What about the move away from an Old World on-trade dominance? Does Spencer see the situation mimicking the off-trade? “Yes, without doubt, both in the house-wine level and higher, but the on-trade does lag behind because the consumer can only buy in the on-trade what the outlet stocks.” The overall trends in eating are helping this change: “Eating out is becoming more prevalent and the styles that are growing the market are not what we’d describe as ‘traditional experience’ outlets like the Savoy, but much more the city centre portfolio style of restaurants, brands like Garfunkels.” This explains why Constellation is, according to Spencer, “getting quite a lot of growth in the Horeca sector with New World products, and while Nielsen is reporting that the whole of the sector is down by about 4%, we are getting considerable growth there, probably because we are canniblising from the Old World offering.” Spencer also reports “great growth in the managed pub sector, in the leased and tenanted sector and in the free trade pub market” and suggests that Constellation as a whole, which sells some 20% of its volumes through the on-trade, “has experienced fantastic growth over the past 12 months”, probably because it has “focused on the on-trade opportunity”. He says: “Overall, the on-trade wine market is growing at 2% or 3% and we are considerably outperforming that.”
Nevertheless, Spencer is still trying to increase the wine category with his mission to “make sure people have a much better experience every time they have a glass of wine in the on-trade.
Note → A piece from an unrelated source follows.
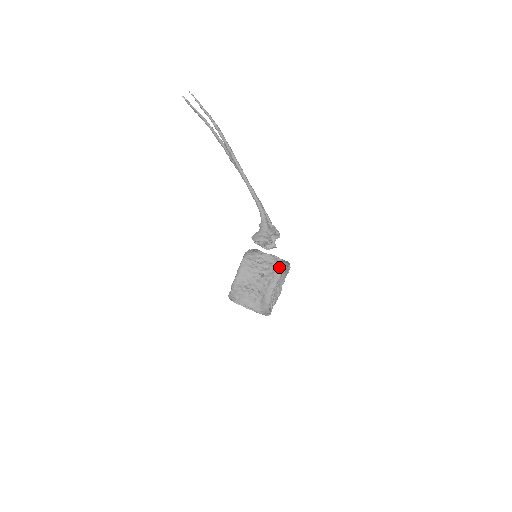
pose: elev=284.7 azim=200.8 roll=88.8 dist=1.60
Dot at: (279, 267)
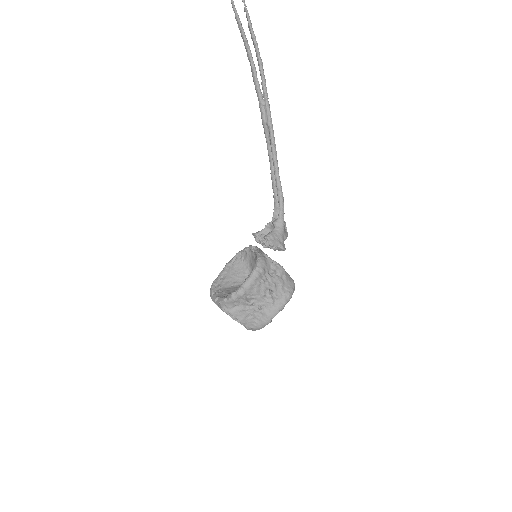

We can’t rest on our laurels,” he says, “we need all the wine trade to be looking forward and trying to gain its share.”
Oh yes, and back to that underground map. What are Constellation’s routes to market in the on-trade? “If you look at the leased and tenanted sector we would supply into whoever the porter was for that leased and tenanted group, so we don’t deliver to those groups’ outlets or their distribution centres, we supply to their third party who then delivers on. So for someone like Punch we would deliver into whoever their carrier was, say Carlsberg, and then Carlsberg would then deliver it into the outlet. For Mitchells & Butlers it could go into Coors or Carlsberg to be delivered into an M&B outlet. There’s nothing completely uniform about anything to do with the on-trade. If you look at the multiple operating groups it’s another fantastic concoction. A multiple operating group may have some Punch leased and tenanted pubs within their estate as well as some Enterprise Inns ones, as well as some free trade outlets, so the complexity of how you access the market is high, hence distribution is vital. So the more routes to market you are available in, the more chance you’ve got of being sold.”
If only it was as simple as Cockfosters to King’s Cross on the Piccadilly Line.